Image sensors

Standards ease system integration

Thanks to a number of standards, interfacing digital cameras to frame grabbers and computers will become much easier.
Feb. 1, 2006
13 min read

Thanks to a number of standards, interfacing digital cameras to frame grabbers and computers will become much easier.

By Andrew Wilson, Editor

Members of the Camera Link, GigE, GenICam, and European Machine Vision Association (EMVA) 1288 standard committees have all made great strides in the past year to make specifying and interfacing these cameras to machine-vision systems more “plug-and-play” compatible. While Camera Link remains the de facto standard for high-speed cameras, improvements have already been made, including the addition of a small Camera Link connector and, this year, the addition of power of Camera Link.

Likewise, as the GigE Vision standard reaches finalization, camera vendors will be able to take advantage of the three years of work that Pleora Technologies and others have made (see Vision Systems Design, January 2006, p. 47). To ease systems integration, however, much work still needs to be accomplished in both the use of standard application programming interface (API) and camera specifications. To this end, the EMVA has currently two efforts underway-the GenICam and EMVA 1288 standards-that promise to bring an end to custom APIs and specifications from sensor and camera vendors alike.

Power Camera Link

Since the Camera Link standard was adopted in 2001 by the Automated Imaging Association (AIA), the Camera Link Committee of the AIA has wanted to incorporate smaller connectors and add camera power capability. Now, with the mini-Camera Link connector finally approved, vendors such as Active Silicon, which offers small PMC-based frame grabbers, will be able to offer Base, Medium, and perhaps Full configurations on single PMC boards. In the past, the size of the MDR-26 connector limited the use of PMC frame grabber designs to the Base configuration, which only requires a single connector. Multiport Camera Link frame grabbers will also benefit. The mini-Camera Link connector will make it possible to have up to four cameras on one board.

According to Steve Kinney, product manager at JAI Pulnix, both 3M and Honda are now making connectors for the smaller pin-for-pin compatible mini-Camera Link connector. Pin-for-pin compatible with the larger MDR-26 connector, the new connector allow systems developers to fit smaller connectors on both boards and cameras. “While the original Camera Link specification allowed cameras up to 10-m to be interfaced to frame grabbers at 40-MHz clock rate,” says Kinney, “we realized that a number of vendors now offer products with 66- and 85-MHz clock rates.”

Rather than dictate a specific distance and data rate to these vendors, the AIA now requires vendors to specify the maximum length that the cable will work at a specific clock speed. “While supporting longer cable lengths may require more expensive cables,” says Kinney, smaller, lighter cables can be used with shorter camera-to-computer interfaces.” Appendix D of the Camera Link specification will include detailed electrical specifications and skew diagrams so that cable manufacturers can specify the maximum length of such cables at clock speed of 85 MHz. Camera Link users will benefit from a wider selection of products to fit their application needs.

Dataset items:
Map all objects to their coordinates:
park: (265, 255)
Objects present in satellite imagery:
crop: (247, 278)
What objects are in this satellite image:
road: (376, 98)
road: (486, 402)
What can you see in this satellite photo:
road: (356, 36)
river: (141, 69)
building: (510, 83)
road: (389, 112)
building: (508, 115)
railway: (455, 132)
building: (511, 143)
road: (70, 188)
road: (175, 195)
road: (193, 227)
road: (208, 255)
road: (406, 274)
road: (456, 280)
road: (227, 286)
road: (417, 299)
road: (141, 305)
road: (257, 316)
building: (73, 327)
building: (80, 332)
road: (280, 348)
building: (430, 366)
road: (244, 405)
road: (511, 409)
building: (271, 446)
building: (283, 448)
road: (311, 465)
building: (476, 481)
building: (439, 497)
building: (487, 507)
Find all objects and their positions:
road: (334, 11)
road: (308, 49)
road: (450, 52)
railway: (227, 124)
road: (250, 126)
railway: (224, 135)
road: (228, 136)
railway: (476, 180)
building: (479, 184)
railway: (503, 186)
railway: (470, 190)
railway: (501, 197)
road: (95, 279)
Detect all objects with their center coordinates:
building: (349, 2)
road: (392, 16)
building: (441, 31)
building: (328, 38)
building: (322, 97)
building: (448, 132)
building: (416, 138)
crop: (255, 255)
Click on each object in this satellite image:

TASKS TO CARRY OUT:
**A)** In the article on camera interface standards, rewrite the part that opens with the words containing "Image sensors" and closes with "of Camera Link.", putting "capture boards" in place of "frame grabbers".
**B)** Extend the article on camera interface standards, continuing on from its final sentence.

EXERCISE RESULTS:
**A)**
Image sensors

Standards ease system integration

Thanks to a number of standards, interfacing digital cameras to capture boards and computers will become much easier.
Feb. 1, 2006
13 min read

Thanks to a number of standards, interfacing digital cameras to capture boards and computers will become much easier.

By Andrew Wilson, Editor

Members of the Camera Link, GigE, GenICam, and European Machine Vision Association (EMVA) 1288 standard committees have all made great strides in the past year to make specifying and interfacing these cameras to machine-vision systems more “plug-and-play” compatible. While Camera Link remains the de facto standard for high-speed cameras, improvements have already been made, including the addition of a small Camera Link connector and, this year, the addition of power of Camera Link.

**B)**
At present, the Camera Link standard does not allow power to be delivered over the same connector as image data or camera control signals. But last year, CIS showed a prototype VGA camera to the Camera Link committee that incorporated a miniature Camera Link connector that included power-delivery capability (see Vision Systems Design, August 2005, p. 53). “Now,” says Kinney, “the Camera Link committee is considering a standard that will add power capability over the Camera Link interface.”

Adding resistance

In the original 26-pin Camera Link design, pins 1, 13, 14, and 26 were assigned as ground. To maintain backwards compatibility with this connector, pins 1 and 26 will be reassigned as power lines that will deliver up to 400 mA at 12 Vdc to Camera Link cameras. Kinney says, “Manufacturers wanting to take advantage of the new powered standard will need to incorporate these simple changes into their products.”

“Simply supplying power from the frame grabber to a noncompatible Camera Link camera would result in shorting of the power in the camera,” says Kinney. To compensate for this, camera vendors will need to place a parallel 150k Ω resistor between the power and ground lines, that is, between pins 1, 26, and pins 13, 14 (see Fig. 1). At the same time, frame grabber vendors will need to provide camera power and a sensing mechanism to measure the impedance across the four pins.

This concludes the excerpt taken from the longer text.